Jurriaan Lowensteyn operates in a field where the artwork is no longer an answer, but a sustained disturbance. His installations, images, and spatial interventions move beyond discipline, medium, and explanation, situating themselves in a state of permanent provisionality.

Materials are not chosen for what they signify, but for what they resist. Light functions as orienting noise; space as a temporary agreement; form as something that can disappear as easily as it appears. The repeated use of emptiness and silhouette positions the human body not as a subject, but as something structurally absent.

A decades-long proximity to the work and thinking of Ulay has led to a fundamental distrust of interpretation, narrative, and artistic self-explanation. Art does not appear here as discourse, but as a consequence of action, time, and persistence.

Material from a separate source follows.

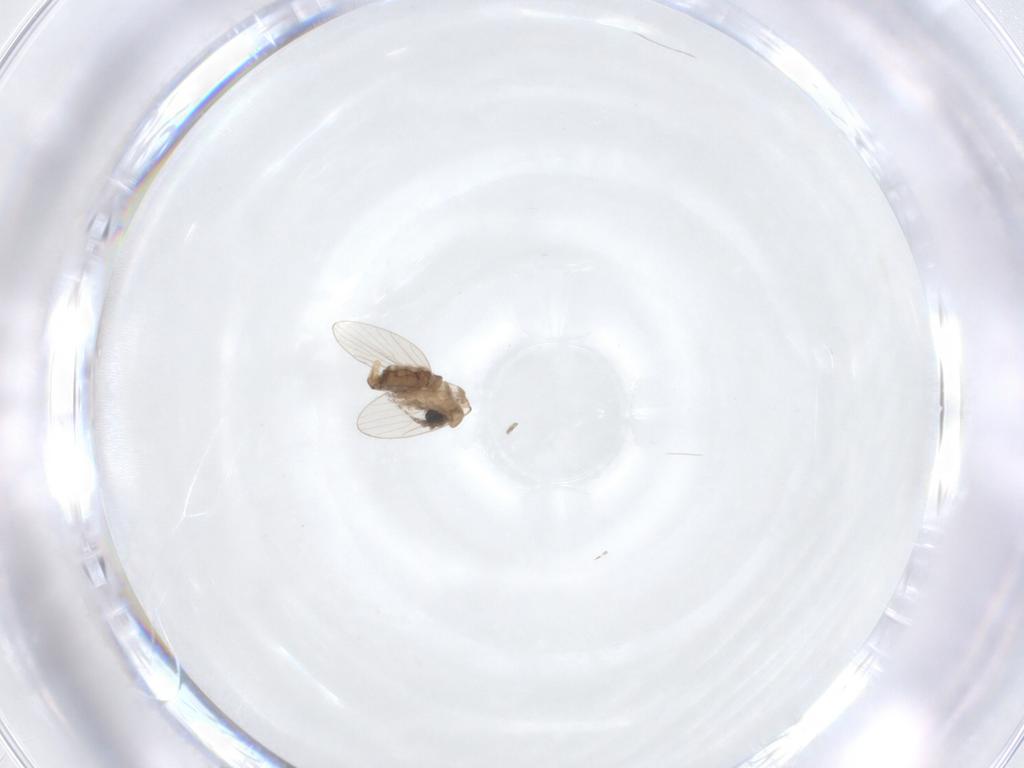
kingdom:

Lowensteyn’s work does not ask for interpretation; it endures it — without submitting to it.

 
  • The work of Jurriaan Lowensteyn manifests itself within a discursive landscape in which explanation structurally falls short. His practice cannot be understood as a coherent methodology, but as a series of parallel shifts in which material, light, and space mutually unsettle one another.

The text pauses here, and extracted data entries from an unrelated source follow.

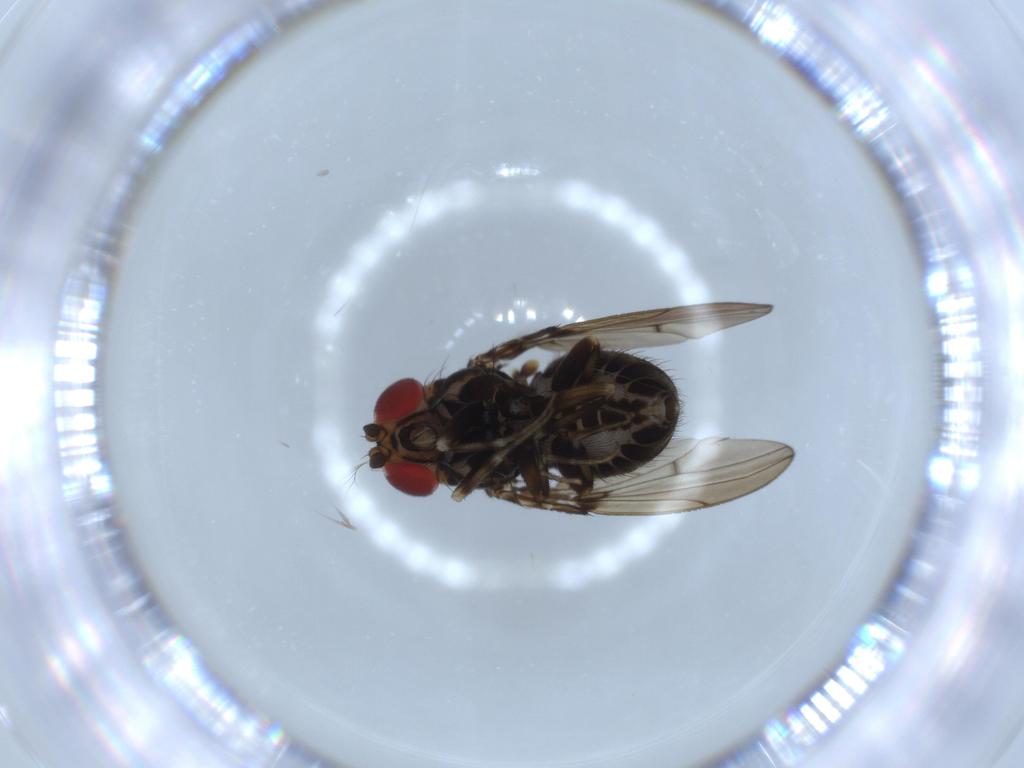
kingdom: Animalia
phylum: Arthropoda
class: Insecta
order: Diptera
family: Drosophilidae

    The use of wood, water, glass, metal, and pigment functions neither as a formal language nor as metaphor, but as an operational condition. Light—frequently reduced to directed lasers and reflective interventions—behaves as an unstable factor that activates perception without consolidating it. What becomes visible refuses to carry meaning; what suggests meaning withdraws from fixation.

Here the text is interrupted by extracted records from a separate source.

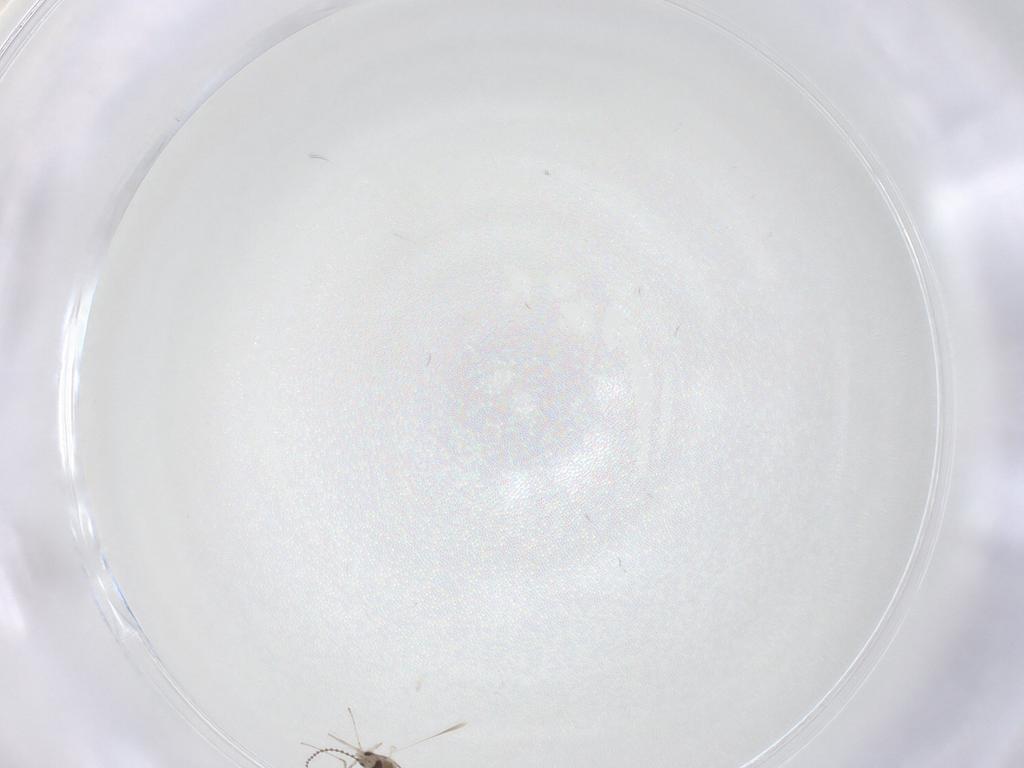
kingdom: Animalia
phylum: Arthropoda
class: Insecta
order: Diptera
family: Cecidomyiidae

    Silhouettes, cut-outs, and negative volumes are not carriers of content, but strategies of withdrawal. The body appears, at most, as a structural absence, as a site where interpretation comes to a halt. The viewer is thus not addressed, but quietly implicated.

    A prolonged proximity to the artistic practice of Ulay—not as reference but as daily reality—has left behind a sharp awareness of art as a life practice rather than as the production of meaning. This does not constitute an explanation, merely a context that is itself no more conclusive.

    Lowensteyn’s work refuses clarification. It does not function in order to be understood, but in order to be present.